Este evento representa la primera visita oficial de un jefe de gobierno del Reino Unido a suelo chino desde el año 2018. La gira ocurre en un momento en que diversos dirigentes occidentales analizan formas de entablar diálogos con Beijing, ante la incertidumbre generada por la política exterior bajo la perspectiva de la administración de Trump.

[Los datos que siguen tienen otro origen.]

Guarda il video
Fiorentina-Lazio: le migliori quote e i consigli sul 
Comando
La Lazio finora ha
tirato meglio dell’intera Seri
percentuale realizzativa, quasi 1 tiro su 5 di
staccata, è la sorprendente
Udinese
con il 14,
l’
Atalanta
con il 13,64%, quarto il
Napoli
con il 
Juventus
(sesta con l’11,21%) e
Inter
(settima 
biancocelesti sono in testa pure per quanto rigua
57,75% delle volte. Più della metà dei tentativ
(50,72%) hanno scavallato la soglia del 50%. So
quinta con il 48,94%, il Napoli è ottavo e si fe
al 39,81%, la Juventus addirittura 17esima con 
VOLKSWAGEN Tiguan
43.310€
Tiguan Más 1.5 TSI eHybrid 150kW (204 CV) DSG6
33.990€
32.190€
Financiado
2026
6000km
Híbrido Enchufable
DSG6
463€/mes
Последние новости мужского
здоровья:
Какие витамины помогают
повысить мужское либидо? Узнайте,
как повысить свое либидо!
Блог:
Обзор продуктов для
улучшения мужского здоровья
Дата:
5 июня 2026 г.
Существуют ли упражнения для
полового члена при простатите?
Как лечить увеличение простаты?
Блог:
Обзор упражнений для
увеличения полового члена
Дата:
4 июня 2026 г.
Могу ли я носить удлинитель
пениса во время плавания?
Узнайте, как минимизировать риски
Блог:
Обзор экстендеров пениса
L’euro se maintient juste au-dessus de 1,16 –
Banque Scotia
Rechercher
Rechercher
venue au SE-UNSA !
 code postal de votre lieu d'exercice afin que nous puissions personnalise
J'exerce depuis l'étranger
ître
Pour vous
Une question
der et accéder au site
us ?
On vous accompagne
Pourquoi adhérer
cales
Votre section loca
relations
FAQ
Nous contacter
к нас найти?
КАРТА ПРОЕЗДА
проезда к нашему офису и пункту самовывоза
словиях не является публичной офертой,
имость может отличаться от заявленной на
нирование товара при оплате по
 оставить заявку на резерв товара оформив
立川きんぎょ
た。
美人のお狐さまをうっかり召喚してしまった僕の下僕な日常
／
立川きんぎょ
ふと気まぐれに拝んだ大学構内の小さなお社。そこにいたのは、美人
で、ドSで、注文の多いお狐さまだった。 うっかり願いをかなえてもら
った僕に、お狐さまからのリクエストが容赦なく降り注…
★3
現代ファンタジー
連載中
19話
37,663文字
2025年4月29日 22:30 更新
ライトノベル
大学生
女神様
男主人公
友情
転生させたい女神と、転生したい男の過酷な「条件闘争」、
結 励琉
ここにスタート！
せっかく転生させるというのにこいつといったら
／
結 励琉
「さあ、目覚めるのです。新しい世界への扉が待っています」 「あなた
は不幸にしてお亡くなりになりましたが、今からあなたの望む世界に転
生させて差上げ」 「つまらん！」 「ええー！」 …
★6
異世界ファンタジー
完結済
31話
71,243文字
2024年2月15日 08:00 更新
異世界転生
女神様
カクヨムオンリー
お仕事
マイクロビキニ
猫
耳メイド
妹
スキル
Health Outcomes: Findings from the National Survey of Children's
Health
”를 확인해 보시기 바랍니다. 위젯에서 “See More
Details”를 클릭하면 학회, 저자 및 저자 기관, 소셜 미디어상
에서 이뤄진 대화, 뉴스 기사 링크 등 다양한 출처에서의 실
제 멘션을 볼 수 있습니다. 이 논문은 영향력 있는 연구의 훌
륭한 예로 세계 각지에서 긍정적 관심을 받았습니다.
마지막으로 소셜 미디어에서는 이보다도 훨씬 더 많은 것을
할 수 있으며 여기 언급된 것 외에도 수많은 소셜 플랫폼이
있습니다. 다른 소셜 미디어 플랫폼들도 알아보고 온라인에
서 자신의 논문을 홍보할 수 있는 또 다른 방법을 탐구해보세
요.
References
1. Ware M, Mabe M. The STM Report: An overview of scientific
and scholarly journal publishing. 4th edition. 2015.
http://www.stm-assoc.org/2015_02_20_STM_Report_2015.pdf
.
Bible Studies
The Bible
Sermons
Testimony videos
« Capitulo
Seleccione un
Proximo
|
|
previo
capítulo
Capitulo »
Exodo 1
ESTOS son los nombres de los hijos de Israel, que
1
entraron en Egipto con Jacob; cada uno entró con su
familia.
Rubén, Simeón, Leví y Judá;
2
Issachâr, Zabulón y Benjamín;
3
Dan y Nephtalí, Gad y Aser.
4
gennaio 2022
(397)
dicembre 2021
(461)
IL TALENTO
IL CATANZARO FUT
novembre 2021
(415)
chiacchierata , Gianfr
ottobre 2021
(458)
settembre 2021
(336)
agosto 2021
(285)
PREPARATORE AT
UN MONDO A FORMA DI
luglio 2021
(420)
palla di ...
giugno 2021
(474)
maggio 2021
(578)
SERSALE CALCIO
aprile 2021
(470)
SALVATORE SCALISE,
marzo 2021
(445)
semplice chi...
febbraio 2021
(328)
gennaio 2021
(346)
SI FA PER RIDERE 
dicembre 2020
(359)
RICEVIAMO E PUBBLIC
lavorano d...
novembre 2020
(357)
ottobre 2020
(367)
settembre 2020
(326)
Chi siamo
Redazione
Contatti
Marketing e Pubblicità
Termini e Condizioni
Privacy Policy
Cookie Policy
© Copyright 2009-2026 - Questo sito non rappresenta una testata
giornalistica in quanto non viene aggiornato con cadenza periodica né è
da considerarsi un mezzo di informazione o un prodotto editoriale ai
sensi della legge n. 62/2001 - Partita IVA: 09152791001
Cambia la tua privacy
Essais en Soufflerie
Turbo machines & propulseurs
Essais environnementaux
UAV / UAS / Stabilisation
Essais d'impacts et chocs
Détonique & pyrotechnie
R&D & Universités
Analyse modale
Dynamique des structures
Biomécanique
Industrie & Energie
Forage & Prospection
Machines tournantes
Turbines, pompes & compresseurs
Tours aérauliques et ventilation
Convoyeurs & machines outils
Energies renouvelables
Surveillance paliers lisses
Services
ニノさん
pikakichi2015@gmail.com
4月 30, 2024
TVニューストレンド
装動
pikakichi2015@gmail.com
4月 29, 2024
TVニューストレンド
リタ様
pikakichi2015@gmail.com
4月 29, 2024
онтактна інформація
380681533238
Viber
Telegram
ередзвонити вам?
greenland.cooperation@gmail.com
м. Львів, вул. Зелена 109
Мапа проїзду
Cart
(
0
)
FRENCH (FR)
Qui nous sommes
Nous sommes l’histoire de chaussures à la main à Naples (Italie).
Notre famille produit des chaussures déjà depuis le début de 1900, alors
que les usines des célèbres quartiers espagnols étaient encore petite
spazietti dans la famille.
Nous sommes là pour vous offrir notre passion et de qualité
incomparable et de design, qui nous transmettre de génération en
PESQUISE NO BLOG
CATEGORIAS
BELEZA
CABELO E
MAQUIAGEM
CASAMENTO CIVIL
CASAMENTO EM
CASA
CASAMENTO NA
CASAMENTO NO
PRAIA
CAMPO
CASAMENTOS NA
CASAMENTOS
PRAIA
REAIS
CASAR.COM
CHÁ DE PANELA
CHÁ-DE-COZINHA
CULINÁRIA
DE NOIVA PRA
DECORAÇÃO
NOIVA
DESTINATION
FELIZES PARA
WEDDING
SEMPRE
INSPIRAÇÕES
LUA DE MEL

El expresidente estadounidense no limitó sus críticas a Londres, sino que extendió su preocupación hacia su vecino del norte. “Creo que es aún más peligroso para Canadá hacer negocios con China”, puntualizó. Además, analizó la situación económica de Ottawa afirmando que “A Canadá no le va bien (…) y no pueden ver a China como una solución”.

Pese a estos cuestionamientos, el primer ministro británico, Keir Starmer, defendió su postura este viernes, sosteniendo que el Reino Unido “tiene mucho que ofrecer” al gigante asiático. Estas declaraciones fueron una respuesta directa a las preocupaciones emitidas por Donald Trump sobre el fortalecimiento de estos lazos bilaterales.
Avances en la cooperación bilateral y comercial
Durante una intervención en un foro de negocios realizado en el Banco de China, el premier británico aseguró que ambos países “entablaron un diálogo cordial” en el que se consiguieron “avances reales”. Starmer puso en valor las reuniones sostenidas, indicando que se alcanzó el “nivel de compromiso que esperábamos”.
En el marco de su visita oficial, se concretaron múltiples acuerdos estratégicos, entre los que destacan:
- La implementación de una exención de visado para ciudadanos británicos que viajen a China por estancias menores a 30 días.
- Planes de cooperación para desmantelar las cadenas de suministro empleadas por traficantes de migrantes.
- El impulso de las exportaciones británicas y la inversión en proyectos de salud.
- La revitalización de la comisión comercial conjunta.
“Es vital construir una relación más sofisticada en la que identifiquemos oportunidades de colaboración, pero que también permita un diálogo significativo en las áreas en las que no estamos de acuerdo”, enfatizó el mandatario británico.

Durante la sesión de trabajo, el líder del régimen chino, Xi Jinping, reconoció que “las relaciones entre China y el Reino Unido experimentaron contratiempos en años anteriores, lo que no beneficiaba a ninguno de los dos países”. Xi sugirió que ambas potencias deben estrechar la comunicación para salvaguardar la paz internacional y potenciar el bienestar de sus economías.
En concordancia, Starmer señaló que la labor conjunta en temas de cambio climático y estabilidad global es indispensable en los “momentos desafiantes para el mundo” que se viven actualmente.
Como resultado tangible de las negociaciones, China accedió a reducir los aranceles sobre el whisky británico, bajándolos de un 10% a un 5%, según información proporcionada por Downing Street. El primer ministro calificó estas medidas como “simbólicas” de una nueva era en la relación bilateral.
La agenda de Starmer continuará con un viaje a la ciudad de Shanghái, para posteriormente dirigirse a Japón, donde mantendrá un encuentro con la primera ministra Sanae Takaichi.
Es importante señalar que los nexos entre ambas naciones se habían deteriorado gravemente desde 2020, tras la implementación de la ley de seguridad nacional en Hong Kong. Pese a las discrepancias políticas, China permanece como el tercer socio comercial más importante para el Reino Unido y se mantiene como la segunda potencia económica global.